Felsefenin konusu olarak Bilim
Bilimin felsefenin konusu olması ve hatta bu konunun belirli bir zaman içinde felsefenin bir alt disiplini olması söz konusudur. Tarihsel bir açıklama olarak bilimin felsefenin içinden doğup geliştiği genel bir şekilde belirtilir. Daha sonra bilimin bir bilinç formu olarak ayrımlanmasından sonra da bilim felsefe ilişkisi süregelmiştir. Bilim felsefesi özellikle bu ayrımın sonrasında felsefenin bilim üzerine düşünmesinin bir sonucu olarak disipliner bir duruma gelmiştir. Bu iki alan her zaman kuramsal olarak birbirine karışma ve karşılıklı etkileşim içinde birbirini etkileme halindedir. Genel bir ayrım varsayılmakta birlikte kuramsal ayrım çizgilerini belirlemek kolay görünmemektedir. Bilim felsefesi, bilimin kendi niteligi ve anlamı üzerine, felsefenin kuramsal çalışmasını dile getirir.Bilim kendi başına kendi anlamını bilemez, böyle bir bilme çabasına yöneldiği anda felsefe alanına girmiş olur.
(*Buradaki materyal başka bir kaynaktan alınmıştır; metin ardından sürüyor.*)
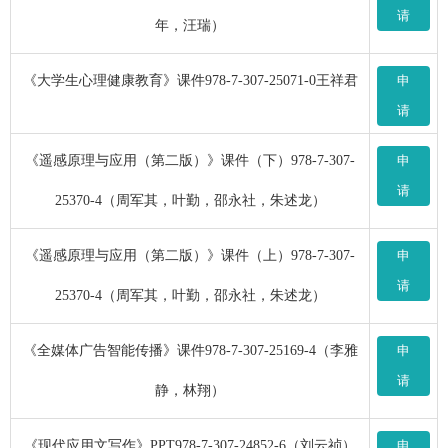
请
年，汪瑞）
《大学生心理健康教育》课件978-7-307-25071-0王祥君
申
请
《遥感原理与应用（第二版）》课件（下）978-7-307-
申
请
25370-4（周军其，叶勤，邵永社，朱述龙）
《遥感原理与应用（第二版）》课件（上）978-7-307-
申
请
25370-4（周军其，叶勤，邵永社，朱述龙）
《全媒体广告智能传播》课件978-7-307-25169-4（李雅
申
请
静，林翔）
《现代应用文写作》PPT978-7-307-24852-6（刘云祯）
申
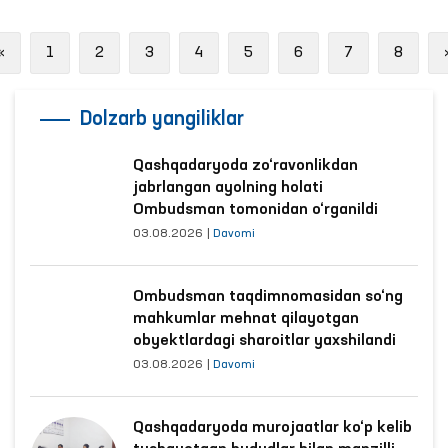
Previous
«
1
2
3
4
5
6
7
8
Dolzarb yangiliklar
Qashqadaryoda zo‘ravonlikdan
jabrlangan ayolning holati
Ombudsman tomonidan o‘rganildi
03.08.2026
|
Davomi
Ombudsman taqdimnomasidan so‘ng
mahkumlar mehnat qilayotgan
obyektlardagi sharoitlar yaxshilandi
03.08.2026
|
Davomi
Qashqadaryoda murojaatlar ko‘p kelib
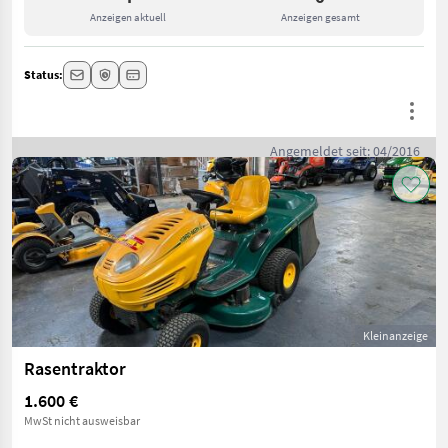
Anzeigen aktuell
Anzeigen gesamt
Status:
Angemeldet seit: 04/2016
Kleinanzeige
Rasentraktor
1.600 €
MwSt nicht ausweisbar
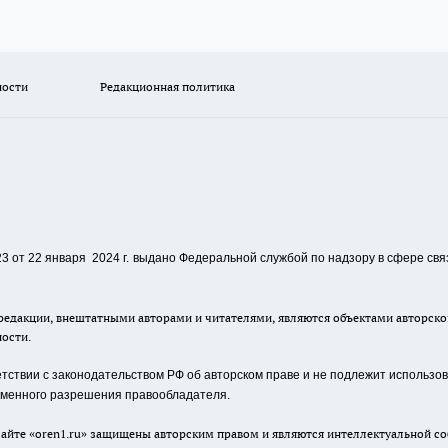
ности
Редакционная политика
 от 22 января 2024 г.
выдано Федеральной службой по надзору в сфере свя
едакции, внештатными авторами и читателями, являются объектами авторског
ности.
ствии с законодательством РФ об авторском праве и не подлежит использова
сьменного разрешения правообладателя.
айте «oren1.ru» защищены авторским правом и являются интеллектуальной со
Bu anlamda bilim felsefesi, bilimin yerini anlamını ve kuramsal konumunu belirlemek üzere yürütülen felsefe-içi çalışmaların bütünlüğüdür. Bilimin felsefeden ayrışmasından sonra felsefenin bilim üzerine düşünmesi bilim felsefesinin içeriğini oluşturmaktadır. Özetle, bilim felsefesi, bilimsel düşünce ve yöntemlerin mantıksal ya da kuramsal bir çözümlemesini vermeye çalışır. Örneğin bilim felsefecisi Popper, "yanlışlanabilirlik" ilkesiyle bilimi doğru bilginin temsilcisi olarak eleştirel rasyonallik ekseninde temellendirmeye çalışırken, bunun tam karşısında Paul Feyerabend'in bilimin hiçbir yöntemsel üstünlüğe sahip olmadığını, bilimsel kuramların geçerliliklerinin tarihsel olarak göreli olduğunu ve bilimin öteki bilgi biçimleri arasında yalnızca bir bilgi biçimi oldugunu söyleyen önermesi bulunmaktadır. Kuhn ise, "eş-ölçülmezlik" önermesiyle farklı bilimsel modellerin birbirleriyle kıyaslanamacağını ve herhangi bir kuramın geçerliliğinin belirli bir oydaşmanın ürünü olarak var olduğu öne sürer ve görelikli bir bilim anlayış şekillendirir.